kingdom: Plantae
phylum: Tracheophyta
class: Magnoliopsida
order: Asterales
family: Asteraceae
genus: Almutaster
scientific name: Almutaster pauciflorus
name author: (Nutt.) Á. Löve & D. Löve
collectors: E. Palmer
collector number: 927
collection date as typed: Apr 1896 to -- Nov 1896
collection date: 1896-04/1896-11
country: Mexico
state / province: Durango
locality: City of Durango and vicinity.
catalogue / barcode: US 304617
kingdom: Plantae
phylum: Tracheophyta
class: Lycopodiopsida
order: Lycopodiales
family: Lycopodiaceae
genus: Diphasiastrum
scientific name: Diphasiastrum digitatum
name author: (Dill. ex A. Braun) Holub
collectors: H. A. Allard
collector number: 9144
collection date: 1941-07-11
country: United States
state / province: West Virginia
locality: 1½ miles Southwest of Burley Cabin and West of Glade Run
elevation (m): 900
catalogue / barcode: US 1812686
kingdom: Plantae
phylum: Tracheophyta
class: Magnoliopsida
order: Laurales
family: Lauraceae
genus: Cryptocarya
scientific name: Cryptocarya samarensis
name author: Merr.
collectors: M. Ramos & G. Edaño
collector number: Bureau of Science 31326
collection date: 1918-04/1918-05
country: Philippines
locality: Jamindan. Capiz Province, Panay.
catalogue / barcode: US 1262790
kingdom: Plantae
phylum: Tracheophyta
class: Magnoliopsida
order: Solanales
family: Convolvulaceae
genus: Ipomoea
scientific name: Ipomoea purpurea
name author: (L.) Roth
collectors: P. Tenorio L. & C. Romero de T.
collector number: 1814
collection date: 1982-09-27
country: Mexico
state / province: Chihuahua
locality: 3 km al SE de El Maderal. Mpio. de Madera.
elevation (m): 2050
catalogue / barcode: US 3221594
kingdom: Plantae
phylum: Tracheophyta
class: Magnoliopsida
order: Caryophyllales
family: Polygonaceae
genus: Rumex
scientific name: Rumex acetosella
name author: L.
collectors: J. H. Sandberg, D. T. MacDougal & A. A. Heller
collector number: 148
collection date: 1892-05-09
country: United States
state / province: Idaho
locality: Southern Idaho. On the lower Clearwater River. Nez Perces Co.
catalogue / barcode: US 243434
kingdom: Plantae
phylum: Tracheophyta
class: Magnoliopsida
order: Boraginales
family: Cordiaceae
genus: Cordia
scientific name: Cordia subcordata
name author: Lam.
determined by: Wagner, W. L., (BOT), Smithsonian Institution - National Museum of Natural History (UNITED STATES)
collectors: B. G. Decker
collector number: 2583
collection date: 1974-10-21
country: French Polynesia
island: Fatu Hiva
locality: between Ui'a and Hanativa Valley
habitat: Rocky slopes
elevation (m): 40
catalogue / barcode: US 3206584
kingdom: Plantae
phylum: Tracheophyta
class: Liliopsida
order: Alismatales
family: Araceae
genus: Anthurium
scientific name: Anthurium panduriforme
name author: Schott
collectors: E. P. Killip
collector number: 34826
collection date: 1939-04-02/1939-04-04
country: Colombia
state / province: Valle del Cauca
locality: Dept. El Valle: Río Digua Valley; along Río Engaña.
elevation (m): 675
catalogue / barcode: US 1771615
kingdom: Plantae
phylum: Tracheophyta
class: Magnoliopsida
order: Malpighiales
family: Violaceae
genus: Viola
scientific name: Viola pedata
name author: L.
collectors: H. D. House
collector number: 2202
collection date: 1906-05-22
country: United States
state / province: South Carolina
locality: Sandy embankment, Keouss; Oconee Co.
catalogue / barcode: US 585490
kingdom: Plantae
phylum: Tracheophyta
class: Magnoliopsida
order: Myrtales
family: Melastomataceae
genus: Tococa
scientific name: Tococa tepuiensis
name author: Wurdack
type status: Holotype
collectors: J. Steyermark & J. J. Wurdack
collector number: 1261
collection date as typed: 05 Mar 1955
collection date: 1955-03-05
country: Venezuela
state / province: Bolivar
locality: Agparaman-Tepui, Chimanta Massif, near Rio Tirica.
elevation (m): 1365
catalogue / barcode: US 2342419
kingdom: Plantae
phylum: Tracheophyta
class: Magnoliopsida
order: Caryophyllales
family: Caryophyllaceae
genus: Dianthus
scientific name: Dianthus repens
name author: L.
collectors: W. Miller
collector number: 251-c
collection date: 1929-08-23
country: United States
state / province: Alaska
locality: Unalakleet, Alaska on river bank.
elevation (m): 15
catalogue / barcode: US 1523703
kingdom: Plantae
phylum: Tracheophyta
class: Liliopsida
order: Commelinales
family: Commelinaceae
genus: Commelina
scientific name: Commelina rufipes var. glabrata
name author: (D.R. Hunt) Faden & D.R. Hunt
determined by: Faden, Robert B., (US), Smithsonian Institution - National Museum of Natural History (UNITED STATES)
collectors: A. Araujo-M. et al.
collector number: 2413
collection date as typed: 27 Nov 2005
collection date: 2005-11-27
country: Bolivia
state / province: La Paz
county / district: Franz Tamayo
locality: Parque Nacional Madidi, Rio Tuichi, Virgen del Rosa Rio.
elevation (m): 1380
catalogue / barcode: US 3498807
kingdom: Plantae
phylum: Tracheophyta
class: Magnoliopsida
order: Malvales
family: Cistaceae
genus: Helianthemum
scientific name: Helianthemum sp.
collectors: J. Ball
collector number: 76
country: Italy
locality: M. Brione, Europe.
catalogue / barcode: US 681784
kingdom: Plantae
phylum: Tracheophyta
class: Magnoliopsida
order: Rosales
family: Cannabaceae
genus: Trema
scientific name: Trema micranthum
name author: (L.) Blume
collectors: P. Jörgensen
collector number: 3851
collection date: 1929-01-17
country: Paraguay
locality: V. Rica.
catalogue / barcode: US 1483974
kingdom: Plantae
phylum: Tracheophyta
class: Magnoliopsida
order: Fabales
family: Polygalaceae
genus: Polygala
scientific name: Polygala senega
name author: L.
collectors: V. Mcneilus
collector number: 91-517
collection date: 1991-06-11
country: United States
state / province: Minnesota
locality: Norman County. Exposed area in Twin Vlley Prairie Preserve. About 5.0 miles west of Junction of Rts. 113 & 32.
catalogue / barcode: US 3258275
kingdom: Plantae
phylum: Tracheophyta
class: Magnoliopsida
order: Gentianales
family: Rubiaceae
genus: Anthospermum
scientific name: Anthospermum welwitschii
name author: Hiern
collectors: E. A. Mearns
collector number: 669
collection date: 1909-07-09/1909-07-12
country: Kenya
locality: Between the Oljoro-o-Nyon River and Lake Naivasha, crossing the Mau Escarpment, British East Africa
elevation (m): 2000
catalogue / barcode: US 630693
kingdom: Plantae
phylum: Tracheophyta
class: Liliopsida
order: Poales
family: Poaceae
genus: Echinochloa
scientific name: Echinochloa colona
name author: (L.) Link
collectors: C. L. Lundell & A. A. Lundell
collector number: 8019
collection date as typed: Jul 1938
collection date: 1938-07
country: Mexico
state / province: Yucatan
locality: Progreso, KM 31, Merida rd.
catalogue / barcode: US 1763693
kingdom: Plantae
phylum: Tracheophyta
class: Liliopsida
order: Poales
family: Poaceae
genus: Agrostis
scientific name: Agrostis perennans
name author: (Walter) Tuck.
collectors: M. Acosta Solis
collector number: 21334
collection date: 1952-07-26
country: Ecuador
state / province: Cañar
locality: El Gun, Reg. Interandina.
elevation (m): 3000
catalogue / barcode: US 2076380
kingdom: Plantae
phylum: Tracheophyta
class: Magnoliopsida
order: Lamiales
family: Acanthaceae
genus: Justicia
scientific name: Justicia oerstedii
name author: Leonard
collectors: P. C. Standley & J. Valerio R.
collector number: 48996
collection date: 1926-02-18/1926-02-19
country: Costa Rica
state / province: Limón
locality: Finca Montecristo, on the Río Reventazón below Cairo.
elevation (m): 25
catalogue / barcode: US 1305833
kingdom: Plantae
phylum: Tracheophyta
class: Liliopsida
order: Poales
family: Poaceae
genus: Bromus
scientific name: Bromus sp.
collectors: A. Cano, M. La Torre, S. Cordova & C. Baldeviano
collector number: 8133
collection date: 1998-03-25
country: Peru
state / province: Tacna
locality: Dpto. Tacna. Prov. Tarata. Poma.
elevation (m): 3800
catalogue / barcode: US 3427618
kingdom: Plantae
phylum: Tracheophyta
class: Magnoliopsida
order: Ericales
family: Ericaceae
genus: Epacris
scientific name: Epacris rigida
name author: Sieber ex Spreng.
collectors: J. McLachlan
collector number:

========================================================================

## STATED GOAL
Repeat the material from the line containing "collector number: 76" up to and including the line containing "country: Kenya".

## OUTPUT OF THE TASK
collector number: 76
country: Italy
locality: M. Brione, Europe.
catalogue / barcode: US 681784
kingdom: Plantae
phylum: Tracheophyta
class: Magnoliopsida
order: Rosales
family: Cannabaceae
genus: Trema
scientific name: Trema micranthum
name author: (L.) Blume
collectors: P. Jörgensen
collector number: 3851
collection date: 1929-01-17
country: Paraguay
locality: V. Rica.
catalogue / barcode: US 1483974
kingdom: Plantae
phylum: Tracheophyta
class: Magnoliopsida
order: Fabales
family: Polygalaceae
genus: Polygala
scientific name: Polygala senega
name author: L.
collectors: V. Mcneilus
collector number: 91-517
collection date: 1991-06-11
country: United States
state / province: Minnesota
locality: Norman County. Exposed area in Twin Vlley Prairie Preserve. About 5.0 miles west of Junction of Rts. 113 & 32.
catalogue / barcode: US 3258275
kingdom: Plantae
phylum: Tracheophyta
class: Magnoliopsida
order: Gentianales
family: Rubiaceae
genus: Anthospermum
scientific name: Anthospermum welwitschii
name author: Hiern
collectors: E. A. Mearns
collector number: 669
collection date: 1909-07-09/1909-07-12
country: Kenya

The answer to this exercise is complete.